刘庆华现在才晓得自己闯了多大的祸,两个娃娃哭也哭累了,发现现在气氛有多着急,拿了小姑姑给的两块糖,去温暖的病房里面找了个床躺着睡了。
她就在那里哭,一边哭,嘴巴里面还骂骂咧咧的:“这我哪知道啊?你们这群人就知道欺负我们可怜的母子,明明就是因为你这个小贱人要结婚,我们才过来的,现在不念着我们夫妻两个的好……还有这黑心肝的大夫和医院……”
黄思悦简直就是精疲力尽,看着那个护士翻了白眼,拿着艾灸和银针进去给人按摩,叹了一口气,在心里面下定决心,就算是多花一点钱,让二哥夫妻几个去做招待所,也绝对不能让他们住进她的新房子里。
要是让这个搅屎棍一样的二嫂给住进去了,那房子以后说不定就被赖死赖皮的说是他们老二家的了!
在大夫医生的一通艾灸和药物作用的急救之下,现在发起了高烧,正在打点滴,黄思国总算是恢复了意识脱离了危险期。

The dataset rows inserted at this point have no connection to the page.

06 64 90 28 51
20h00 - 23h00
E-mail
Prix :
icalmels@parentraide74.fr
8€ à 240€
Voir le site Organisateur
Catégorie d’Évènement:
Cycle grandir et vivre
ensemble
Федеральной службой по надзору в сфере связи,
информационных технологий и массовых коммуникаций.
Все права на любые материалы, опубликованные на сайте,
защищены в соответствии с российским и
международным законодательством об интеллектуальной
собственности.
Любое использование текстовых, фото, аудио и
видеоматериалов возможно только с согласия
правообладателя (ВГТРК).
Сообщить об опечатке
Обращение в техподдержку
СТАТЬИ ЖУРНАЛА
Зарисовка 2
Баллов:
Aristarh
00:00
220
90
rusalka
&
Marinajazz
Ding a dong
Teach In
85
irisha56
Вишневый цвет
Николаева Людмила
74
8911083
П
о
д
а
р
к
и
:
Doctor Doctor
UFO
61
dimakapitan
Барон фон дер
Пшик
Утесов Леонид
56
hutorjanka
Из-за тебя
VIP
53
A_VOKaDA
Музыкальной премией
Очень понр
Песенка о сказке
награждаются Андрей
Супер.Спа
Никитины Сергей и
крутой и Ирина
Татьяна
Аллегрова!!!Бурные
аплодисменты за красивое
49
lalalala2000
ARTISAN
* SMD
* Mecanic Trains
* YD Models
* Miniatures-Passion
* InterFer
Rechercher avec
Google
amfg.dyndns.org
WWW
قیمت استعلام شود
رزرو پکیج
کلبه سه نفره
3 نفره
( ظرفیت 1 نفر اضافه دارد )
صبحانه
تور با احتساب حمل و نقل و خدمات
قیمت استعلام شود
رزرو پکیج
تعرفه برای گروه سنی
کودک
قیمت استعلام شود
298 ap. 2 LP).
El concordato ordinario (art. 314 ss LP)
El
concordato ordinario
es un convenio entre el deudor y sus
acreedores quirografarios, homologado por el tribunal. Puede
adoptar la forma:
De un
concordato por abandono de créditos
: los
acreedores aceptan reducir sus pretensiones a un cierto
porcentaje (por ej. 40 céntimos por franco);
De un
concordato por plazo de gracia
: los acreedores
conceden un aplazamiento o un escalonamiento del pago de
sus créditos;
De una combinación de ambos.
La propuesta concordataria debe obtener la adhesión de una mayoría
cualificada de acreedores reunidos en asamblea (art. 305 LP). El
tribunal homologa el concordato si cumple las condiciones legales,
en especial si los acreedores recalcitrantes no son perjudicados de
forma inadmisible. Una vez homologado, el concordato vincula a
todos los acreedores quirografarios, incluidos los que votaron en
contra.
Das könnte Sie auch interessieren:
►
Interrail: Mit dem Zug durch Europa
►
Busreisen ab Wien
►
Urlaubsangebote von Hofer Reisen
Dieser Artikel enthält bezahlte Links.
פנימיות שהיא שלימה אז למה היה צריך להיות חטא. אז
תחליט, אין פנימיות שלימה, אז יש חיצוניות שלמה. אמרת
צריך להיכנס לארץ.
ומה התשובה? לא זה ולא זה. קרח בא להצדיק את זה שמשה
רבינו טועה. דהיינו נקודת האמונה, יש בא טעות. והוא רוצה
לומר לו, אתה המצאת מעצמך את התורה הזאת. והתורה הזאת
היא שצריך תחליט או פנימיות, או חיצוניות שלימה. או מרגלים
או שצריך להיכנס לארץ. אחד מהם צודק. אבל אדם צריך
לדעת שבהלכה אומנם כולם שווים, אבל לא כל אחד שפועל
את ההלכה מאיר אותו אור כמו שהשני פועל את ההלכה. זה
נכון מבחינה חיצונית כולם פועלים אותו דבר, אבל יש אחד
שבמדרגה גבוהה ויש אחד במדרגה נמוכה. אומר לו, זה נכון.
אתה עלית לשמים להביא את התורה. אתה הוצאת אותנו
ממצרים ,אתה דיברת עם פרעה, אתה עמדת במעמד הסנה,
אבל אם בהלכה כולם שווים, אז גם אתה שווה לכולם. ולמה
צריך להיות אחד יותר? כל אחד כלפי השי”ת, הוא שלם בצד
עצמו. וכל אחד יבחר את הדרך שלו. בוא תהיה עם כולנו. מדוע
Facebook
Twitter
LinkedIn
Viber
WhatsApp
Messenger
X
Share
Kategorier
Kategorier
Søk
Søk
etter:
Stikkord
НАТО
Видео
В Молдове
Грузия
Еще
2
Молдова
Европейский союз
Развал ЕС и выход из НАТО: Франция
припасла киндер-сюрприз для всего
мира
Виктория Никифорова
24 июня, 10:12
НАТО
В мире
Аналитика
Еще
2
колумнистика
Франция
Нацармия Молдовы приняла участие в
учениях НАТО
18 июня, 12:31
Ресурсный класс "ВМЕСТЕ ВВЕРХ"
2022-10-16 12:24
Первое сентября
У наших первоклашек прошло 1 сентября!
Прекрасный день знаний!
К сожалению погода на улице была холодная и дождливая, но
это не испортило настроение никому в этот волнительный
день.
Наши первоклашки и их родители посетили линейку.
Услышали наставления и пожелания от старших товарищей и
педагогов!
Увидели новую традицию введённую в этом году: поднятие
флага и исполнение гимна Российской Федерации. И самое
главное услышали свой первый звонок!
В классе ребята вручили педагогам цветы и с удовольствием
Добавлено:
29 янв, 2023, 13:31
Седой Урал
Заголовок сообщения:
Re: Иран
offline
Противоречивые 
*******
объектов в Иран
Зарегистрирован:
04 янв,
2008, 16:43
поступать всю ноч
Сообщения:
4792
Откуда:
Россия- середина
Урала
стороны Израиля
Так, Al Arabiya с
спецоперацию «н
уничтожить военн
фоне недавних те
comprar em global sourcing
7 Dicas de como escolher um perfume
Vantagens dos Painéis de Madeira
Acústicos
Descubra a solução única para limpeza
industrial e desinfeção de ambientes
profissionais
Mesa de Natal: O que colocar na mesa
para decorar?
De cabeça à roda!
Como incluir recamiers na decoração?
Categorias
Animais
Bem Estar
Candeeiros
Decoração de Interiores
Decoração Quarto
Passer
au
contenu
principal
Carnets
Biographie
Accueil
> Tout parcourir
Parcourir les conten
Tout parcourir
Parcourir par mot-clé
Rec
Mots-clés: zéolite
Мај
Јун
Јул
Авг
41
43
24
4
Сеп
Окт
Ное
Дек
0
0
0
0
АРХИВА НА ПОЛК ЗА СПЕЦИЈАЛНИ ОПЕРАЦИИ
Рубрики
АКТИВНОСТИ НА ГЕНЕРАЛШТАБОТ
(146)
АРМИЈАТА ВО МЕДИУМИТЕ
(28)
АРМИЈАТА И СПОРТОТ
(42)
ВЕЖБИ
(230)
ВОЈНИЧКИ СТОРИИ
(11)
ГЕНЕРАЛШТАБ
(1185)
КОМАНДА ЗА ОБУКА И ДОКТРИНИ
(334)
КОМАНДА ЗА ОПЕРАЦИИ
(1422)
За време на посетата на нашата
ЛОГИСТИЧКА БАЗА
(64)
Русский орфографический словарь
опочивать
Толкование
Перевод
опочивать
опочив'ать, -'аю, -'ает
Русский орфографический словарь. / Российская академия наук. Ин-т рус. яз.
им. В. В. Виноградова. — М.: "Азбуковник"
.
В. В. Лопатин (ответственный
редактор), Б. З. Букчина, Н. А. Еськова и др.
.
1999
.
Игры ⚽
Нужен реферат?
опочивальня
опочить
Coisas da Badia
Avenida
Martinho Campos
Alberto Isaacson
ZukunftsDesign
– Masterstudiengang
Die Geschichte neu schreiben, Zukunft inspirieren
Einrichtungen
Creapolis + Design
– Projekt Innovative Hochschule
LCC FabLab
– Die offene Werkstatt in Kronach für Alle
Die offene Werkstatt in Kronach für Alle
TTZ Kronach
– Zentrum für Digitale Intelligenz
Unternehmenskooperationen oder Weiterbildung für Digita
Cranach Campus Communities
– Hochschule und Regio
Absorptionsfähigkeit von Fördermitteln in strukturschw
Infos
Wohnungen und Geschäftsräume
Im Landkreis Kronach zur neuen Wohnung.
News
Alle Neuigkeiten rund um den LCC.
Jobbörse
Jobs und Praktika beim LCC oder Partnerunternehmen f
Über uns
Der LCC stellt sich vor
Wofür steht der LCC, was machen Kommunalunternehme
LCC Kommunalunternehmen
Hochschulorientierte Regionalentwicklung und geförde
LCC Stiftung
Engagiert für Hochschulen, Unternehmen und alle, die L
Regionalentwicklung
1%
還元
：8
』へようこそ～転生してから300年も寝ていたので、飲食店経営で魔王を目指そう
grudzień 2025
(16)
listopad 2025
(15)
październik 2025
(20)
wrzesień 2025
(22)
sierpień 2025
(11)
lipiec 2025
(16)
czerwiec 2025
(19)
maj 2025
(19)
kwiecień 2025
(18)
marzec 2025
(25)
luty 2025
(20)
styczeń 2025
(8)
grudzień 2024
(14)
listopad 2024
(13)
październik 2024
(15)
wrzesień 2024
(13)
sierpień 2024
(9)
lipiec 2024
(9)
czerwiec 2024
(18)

刘庆华一颗心也放了下来,怕出什么意外,今天就躺在了生了三个炉子,暖呼呼的病床上面的,至于这三个病床的陪床费,就全部都是黄思悦来付了。
刘庆华,为了省那么一点煤炭的钱,结果还倒贴进去了更多的看病的费用,简直就让人无话可说。
黄思悦也不是泥巴做的,看病的医药费她绝对不会出的!只付了煤炭的钱,留了两张粮票和钱给她的两个小侄子大宝和二宝买点吃的,终于拖着疲惫的身躯走了。
第二天,白巧梅得知了这件事情,嘴巴里面骂骂咧咧的,煮了鸡蛋和肉粥去医院看望自己的二儿子。
二儿子平时跟她再不怎么亲近,那也是身上掉下来的一块心尖尖肉,就是这个二儿媳妇实在是太不像话了!前面她才来东北,没几个月就是这个老二媳妇一直催着她回去帮她带娃。